Mgr Sako: L’Eglise était dans l’ombre sous l’ancien régime – beaucoup trop ! – mais aujourd’hui, elle doit se profiler, trouver une voix claire, forte, prophétique. Elle est l’unique institution dans le pays qui soit désintéressée; elle n’a pas d’intérêt politique, n’a pas l’ambition d’établir un Etat chrétien en Irak.

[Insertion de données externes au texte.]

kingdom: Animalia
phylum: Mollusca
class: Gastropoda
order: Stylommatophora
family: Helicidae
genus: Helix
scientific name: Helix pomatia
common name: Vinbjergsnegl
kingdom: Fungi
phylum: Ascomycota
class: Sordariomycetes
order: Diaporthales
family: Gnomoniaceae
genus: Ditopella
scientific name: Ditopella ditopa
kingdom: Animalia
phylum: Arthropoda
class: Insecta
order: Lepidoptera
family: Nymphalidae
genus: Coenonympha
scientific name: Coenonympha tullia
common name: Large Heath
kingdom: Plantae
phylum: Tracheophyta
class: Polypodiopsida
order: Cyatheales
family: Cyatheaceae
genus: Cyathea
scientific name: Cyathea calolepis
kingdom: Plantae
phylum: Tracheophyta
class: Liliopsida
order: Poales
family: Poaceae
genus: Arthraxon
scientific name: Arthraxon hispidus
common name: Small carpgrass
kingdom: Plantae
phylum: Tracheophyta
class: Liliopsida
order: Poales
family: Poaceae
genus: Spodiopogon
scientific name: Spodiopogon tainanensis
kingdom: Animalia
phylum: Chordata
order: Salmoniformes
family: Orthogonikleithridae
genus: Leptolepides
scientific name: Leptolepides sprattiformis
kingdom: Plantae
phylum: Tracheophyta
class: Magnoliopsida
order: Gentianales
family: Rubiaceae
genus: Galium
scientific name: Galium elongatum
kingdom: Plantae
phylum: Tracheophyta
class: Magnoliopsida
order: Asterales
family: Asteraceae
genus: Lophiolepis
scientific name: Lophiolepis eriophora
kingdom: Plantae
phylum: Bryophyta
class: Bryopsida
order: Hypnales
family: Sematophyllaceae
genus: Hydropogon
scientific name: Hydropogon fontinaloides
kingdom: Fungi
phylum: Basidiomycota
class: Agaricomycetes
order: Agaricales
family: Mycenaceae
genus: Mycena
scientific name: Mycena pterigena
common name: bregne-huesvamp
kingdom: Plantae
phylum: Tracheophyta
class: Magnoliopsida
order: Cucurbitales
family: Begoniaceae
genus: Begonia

Il faut le dire: notre pays est occupé d’un côté, mais de l’autre, nous avons un gouvernement provisoire. A l’intérieur, les Irakiens ont beaucoup de liberté, et c’est beaucoup mieux qu’auparavant, on peut manifester, critiquer. Par contre, c’est vrai, la sécurité personnelle manque, car la police irakienne est encore trop faible. De toute façon, on est beaucoup mieux protégés par les Irakiens que par les Américains.

Dans ce contexte, par leur formation scientifique, morale et leur esprit de tolérance, les chrétiens forment une élite indispensable pour l’équilibre de la région. La minorité chrétienne est un élément crucial de la culture du dialogue et de la réconciliation pour l’Irak de demain. Certainement, il y a dans le projet des extrémistes engagés dans la déstabilisation de l’Irak – dont beaucoup ne sont pas des Irakiens -, la volonté de faire abandonner le pays aux chrétiens. Mais dans un ou deux ans, la situation sera stabilisée, j’en suis convaincu. JB

Encadré

Biographie de Mgr Louis Sako

Agé de 56 ans, Mgr Louis Sako, né le 4 juillet 1948 à Mossoul, dans le Nord de l’Irak, a été ordonné prêtre en 1974. Jusqu’en automne 2003 curé de la paroisse Notre-Dame du Perpétuel Secours à Mossoul, après avoir été recteur du séminaire patriarcal de Bagdad, il est désormais archevêque chaldéen de Kirkouk. Diplômé à Rome et à la Sorbonne à Paris (histoire du christianisme ancien), Mgr Sako est un spécialiste de l’islam.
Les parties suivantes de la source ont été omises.